Narayan Research Group focuses on synthesis and processing of advanced nanostructured materials with emphasis on pulsed laser deposition and Laser-MBE, laser annealing and transient thermal processing, domain matching epitaxy for thin film epitaxy across the misfit scale, defects and interfaces, atomic and nanoscale materials characterization with emphasis on high-resolution TEM/STEM-Z, structure-property correlations, modeling and solid state devices.
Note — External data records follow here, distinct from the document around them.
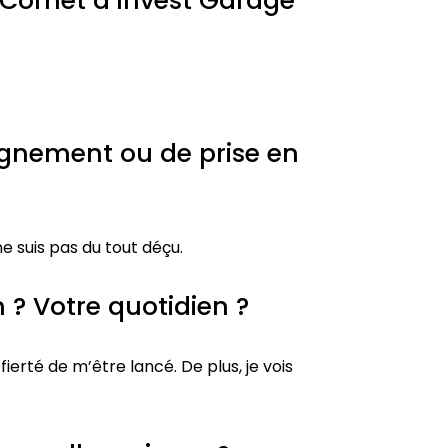
Cornet d’Invest Garage
agnement ou de prise en
ne suis pas du tout déçu.
 ? Votre quotidien ?
ierté de m’être lancé. De plus, je vois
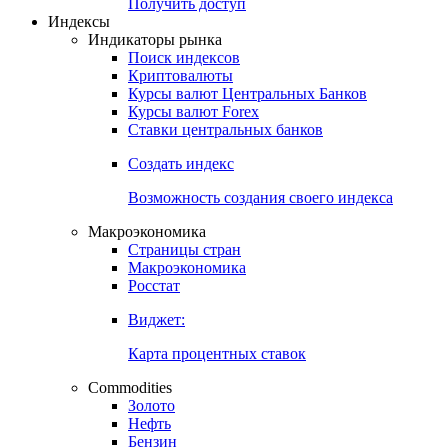
Попробуйте
7-дневный
демо-доступ
Откройте глобальную базу данных
Получить доступ
Индексы
Индикаторы рынка
Поиск индексов
Криптовалюты
Курсы валют Центральных Банков
Курсы валют Forex
Ставки центральных банков
Создать индекс
Возможность создания своего индекса
Макроэкономика
Страницы стран
Макроэкономика
Росстат
Виджет:
Карта процентных ставок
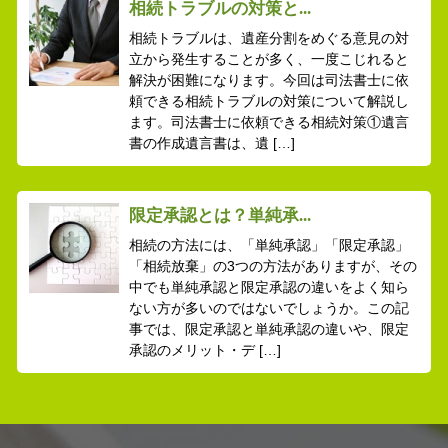
相続トラブルの対策と...
相続トラブルは、遺産分割をめぐる意見の対
立から発生することが多く、一度こじれると
解決が困難になります。今回は司法書士に依
頼できる相続トラブルの対策について解説し
ます。司法書士に依頼できる相続対策①遺言
書の作成遺言書は、遺 […]
限定承認とは？単純承...
相続の方法には、「単純承認」「限定承認」
「相続放棄」の3つの方法がありますが、その
中でも単純承認と限定承認の違いをよく知ら
ない方が多いのではないでしょうか。この記
事では、限定承認と単純承認の違いや、限定
承認のメリット・デ […]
His recent discoveries include Q-carbon and Q-BN and direct conversion of carbon into diamond and h-BN into c-BN, polyamorphism and record high-temperature superconductivity in B-doped Q-carbon, domain matching epitaxy and new paradigms for epitaxy across the misfit scale, and novel self-assembled magnetic materials, leading to nanomagnetics, spintronics, nanostructured light-emitting diodes (Nano-Pocket LEDs), and smart integrated sensors on a computer chip Si(100. Narayan’s research has been duly recognized by the American Institute of Physics (AIP) for the Nobel Prize in Physics on Blue Light Emitting Diodes (LEDs) made from Gallium Nitrides (III-nitrides) based materials. The AIP has singled out Narayan’s highly cited paper (J. Appl. Phys. 87, 965 (2000) with over fourteen hundred citations) on the development of GaN-based materials used in the Nobel Laureates’ work. In fact, all high-efficiency GaN-based LEDs are manufactured today by Narayan’s invention of quantum nanostructuring or Nano-Pocket LEDs. Narayan also pioneered the concept of solute trapping in semiconductors by his discoveries of laser annealing in the late seventies and the formation of supersaturated semiconductor alloys for which he received 1981 US-DOE Award and 1983 IR-100 on Supersaturated Semiconductor Alloys that form the backbone of modern Integrated Circuits (Science 204, 461(1979); Science 252,416(1991)). Narayan received the 2011 Acta Materialia Gold Medal for these pioneering contributions and his leadership in materials science worldwide. The concept of solute trapping, which was introduced by John Cahn in the early seventies, resulted in the 2011 Kyoto Prize for Cahn and the 2011 Nobel Prize for Dan Shechtman for his work on quasicrystals which formed due to Mn solute trapping in aluminum-manganese alloys.

Narayan’s recent research focuses on a new frontier in materials science related to Q-carbon and diamond-related materials with unprecedented mechanical (harder than diamond), electrical (NV nanodiamond quantum computing and record near room-temperature BCS superconductivity), optical (highest field emission), and magnetic (robust room-temperature ferromagnetism in Q-carbon) properties(ACS Nano 11, 11915 (2017)). This research is funded by NSF, ARO, DARPA, Kopin and NOV Company.